**ASSIGNMENT**
Please repeat the entries word for word and keep the images out.

>>>

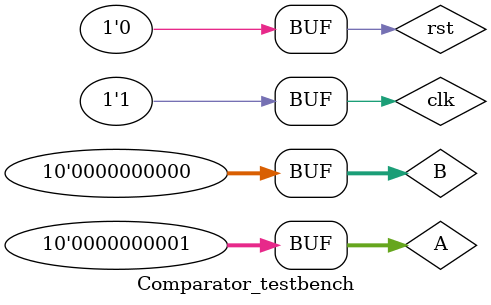
<source format=sv>
module Comparator (out, A, B, clk, rst);
	output logic out;
	input logic clk, rst;
	input logic [9:0] A, B;
	
	assign out = (A > B);
endmodule 



module Comparator_testbench();
	logic out;
	logic clk, rst;
	logic [9:0] A, B;
	
	Comparator dut (.out, .A, .B, .clk, .rst);
	
	initial begin
		clk = 1; rst = 0;
		A = 10'b0000000000;
		B = 10'b0000000000;
		#10;
		A = 10'b0000000001;
		B = 10'b0000000010;
		#10;
		A = 10'b0000000001;
		B = 10'b0000000000;
		#10;
	end
endmodule

</source>
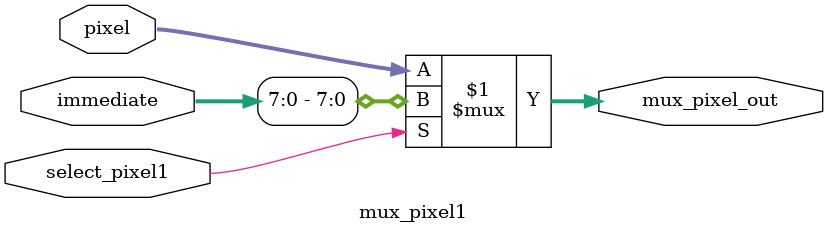
<source format=v>
`timescale 1ns / 1ps
module mux_pixel1(
    input [7:0] pixel,
    input [31:0] immediate,
    input select_pixel1,
    output [7:0] mux_pixel_out
    );
	 

	assign mux_pixel_out = (select_pixel1) ? immediate[7:0] : pixel;


endmodule

</source>
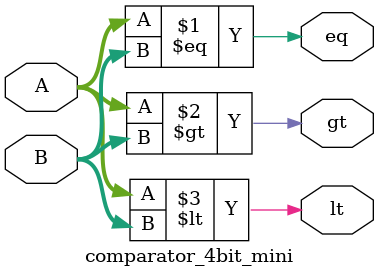
<source format=v>
module comparator_4bit_mini (
    input [3:0] A, B,
    output eq, gt, lt
);

    assign eq = (A == B);
    assign gt = (A > B);
    assign lt = (A < B);

endmodule
</source>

<<<

**TASK SOLUTION**
<source format=sv>
module Comparator (out, A, B, clk, rst);
	output logic out;
	input logic clk, rst;
	input logic [9:0] A, B;
	
	assign out = (A > B);
endmodule 



module Comparator_testbench();
	logic out;
	logic clk, rst;
	logic [9:0] A, B;
	
	Comparator dut (.out, .A, .B, .clk, .rst);
	
	initial begin
		clk = 1; rst = 0;
		A = 10'b0000000000;
		B = 10'b0000000000;
		#10;
		A = 10'b0000000001;
		B = 10'b0000000010;
		#10;
		A = 10'b0000000001;
		B = 10'b0000000000;
		#10;
	end
endmodule

</source>
<source format=v>
`timescale 1ns / 1ps
module mux_pixel1(
    input [7:0] pixel,
    input [31:0] immediate,
    input select_pixel1,
    output [7:0] mux_pixel_out
    );
	 

	assign mux_pixel_out = (select_pixel1) ? immediate[7:0] : pixel;


endmodule

</source>
<source format=v>
module comparator_4bit_mini (
    input [3:0] A, B,
    output eq, gt, lt
);

    assign eq = (A == B);
    assign gt = (A > B);
    assign lt = (A < B);

endmodule
</source>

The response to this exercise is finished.